‘Vazante": uma espécie de mapa antropológico das raízes cruéis do Brasil escravagista
‘Vazante": uma espécie de mapa antropológico das raízes cruéis do Brasil escravagista | Foto: Divulgação



Brasília - Por essa a diretora Daniela Thomas não esperava: depois da recepção favorável em fevereiro, no Festival de Berlim, "Vazante", seu primeiro longa-metragem como diretora solo, foi impiedosamente atacado durante o debate-coletiva no fim de semana. Seu filme, uma espécie de mapa antropológico das raízes cruéis de um Brasil escravagista, não apenas foi rejeitado por representantes da "intelligentsia" negra presentes no festival, como esta rejeição ocorreu com reprovável agressividade e rasgos de intolerância (sic). O que, de pronto, colocou sob suspeita a validade dos argumentos que contestam a legitimidade do filme.
Até agora codiretora (com Walter Salles) de alguns longas ("Terra Estrangeira", "O Primeiro Dia" e "Linha de Passe", durante quase todo o debate Daniela permaneceu acuada no palco do anfiteatro que acolhe os debates, e foi submetida a um duro, quase humilhante interrogatório com requintes de inquérito policial, diante da ira, da grosseria e da falta de civilidade dos inquisidores – como se ela, seu filme e dois séculos de status quo fossem os responsáveis pela trágica brutalidade que se instalou no Brasil colônia e que gerou a desigualdade e opressão que se sabe. O fato é que, se o âmbito de um festival de cinema do porte e tradição de Brasília pode e deve estar entre os cenários mais adequados para se debater o infame passado-presente das relações raciais.

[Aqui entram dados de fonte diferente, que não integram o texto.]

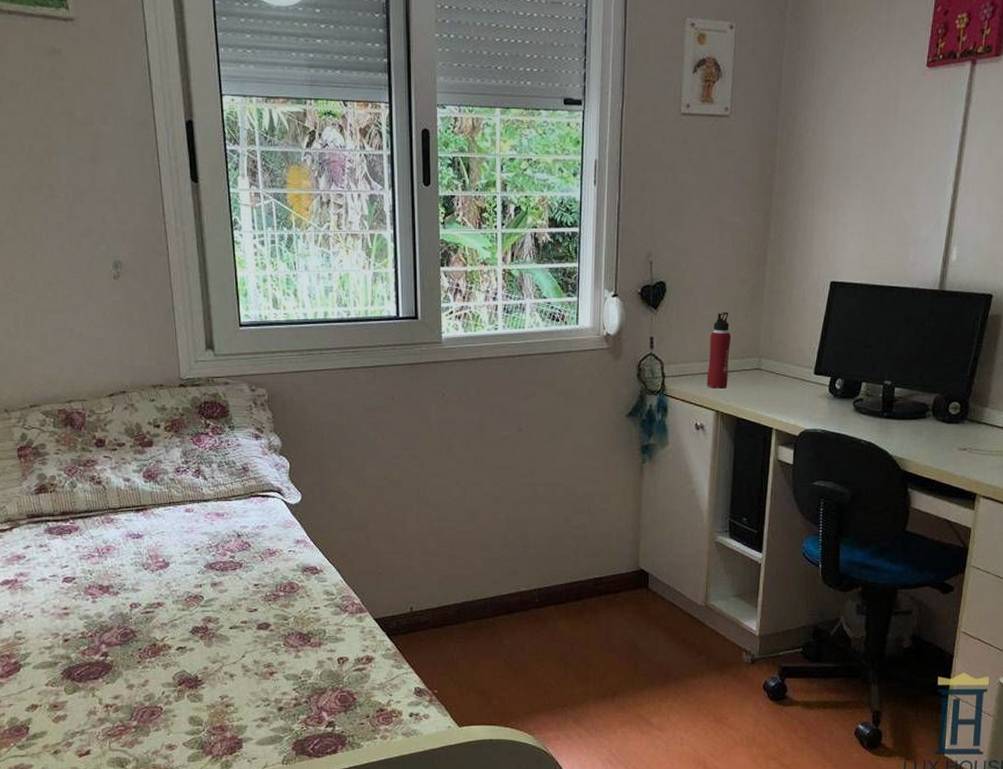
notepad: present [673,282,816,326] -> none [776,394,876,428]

Nenhum segredo – e se ela não revelasse no palco, antes da exibição de sábado (16) no Cine Brasília, esta coprodução Brasil-Portugal entregaria sem problemas seu argumento: um épico lento e pausado ambientado no início do século 19 (1821, mais precisamente) na região de Diamantina, Minas Gerais. Na fazenda de Antonio, tropeiro e mercador de escravos, vive com sua família e uma comunidade de negros, nativos e trazidos da África. A história começa com a morte da mulher e do primogênito dele, durante o parto. Para afastar a solidão – a mãe senil mora com ele –, Antonio se casa com Beatriz, a sobrinha de apenas 12 anos. Enquanto ela não menstrua, o marido se ocupa sexualmente de uma negra, Feliciana, entre as viagens que faz para abastecer a casa de gêneros e comprar novos escravos. Mas evidentemente as coisas se encaminham para uma tragédia que, afinal, está na gênese de nossa miscigenada ancestralidade.

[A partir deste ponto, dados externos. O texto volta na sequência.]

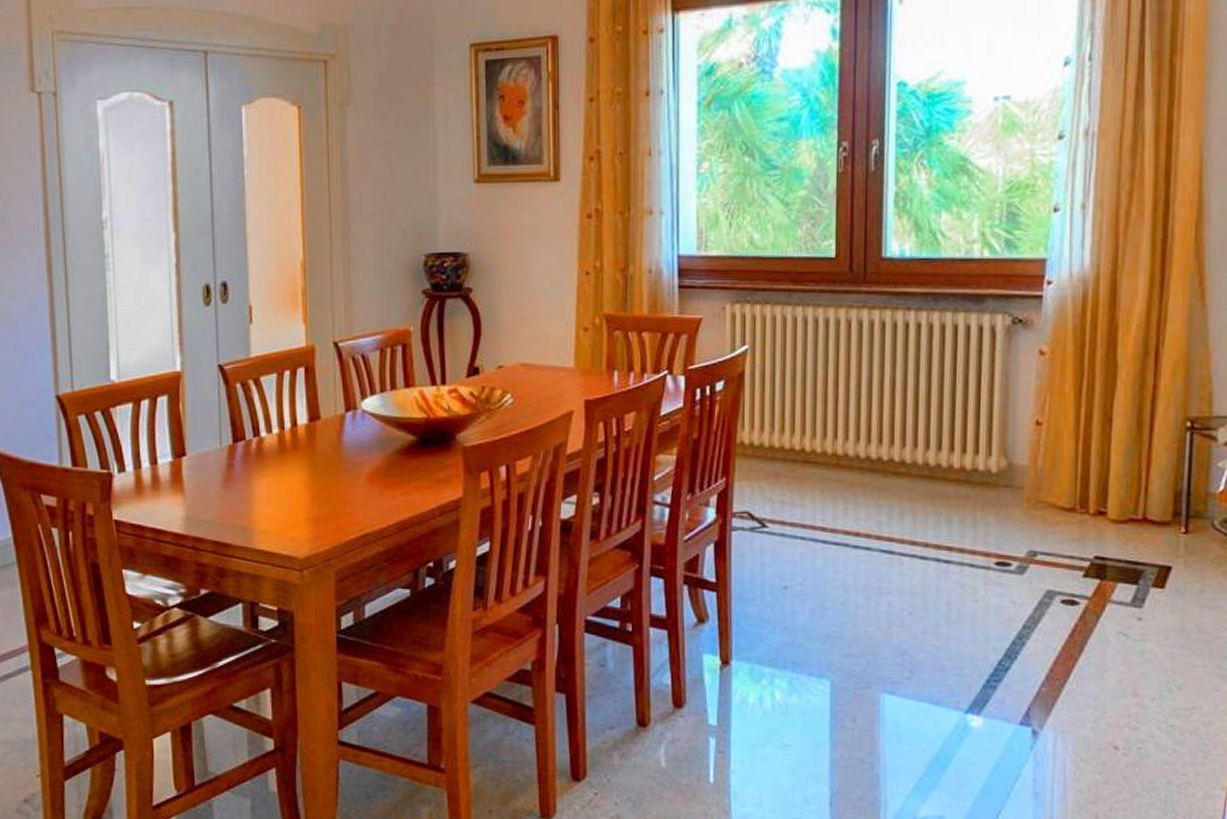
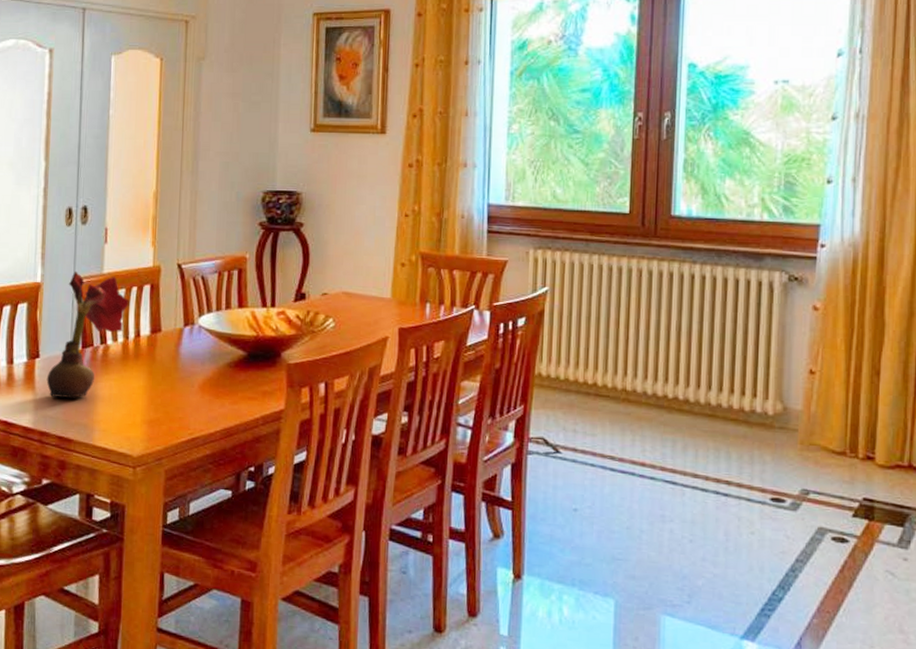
flower: none [196,356,282,498] -> present [46,270,129,398]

Fotografado em potente embora quase ascético preto e branco, "Vazante" é um exercício raro de fidelidade histórica. Daniela Thomas se cercou de historiadores e experts tribais para reproduzir como eram hábitos e costumes daquele ambiente. Isto incluiu um grupo de não-atores que são os reais descendentes dos escravos que habitam a região. Há evidentemente uma obsessão com a verossimilhança histórica, que encontrou ainda no iluminador peruano Inti Briones um colaborador inspirado. A tragédia que se constrói quase em câmera lenta evolui de forma supreendentemente orgânica, com elenco afiadíssimo. O que também interessou muito à roteirista-diretora, além da questão racial, foi o viés que coloca no epicentro a discussão de gêneros. Cabe à jovem esposa Beatriz a última transgressão, revertendo o quadro da casa grande e senzala e provocando repentinas e terríveis consequências. O final sombrio e irônico revela os pecados de uma nação, mas também significa as maneiras pelas quais o Brasil seria para sempre e inexoravelmente alterado por eles no futuro.

O jornalista viajou a convite da organização do festival.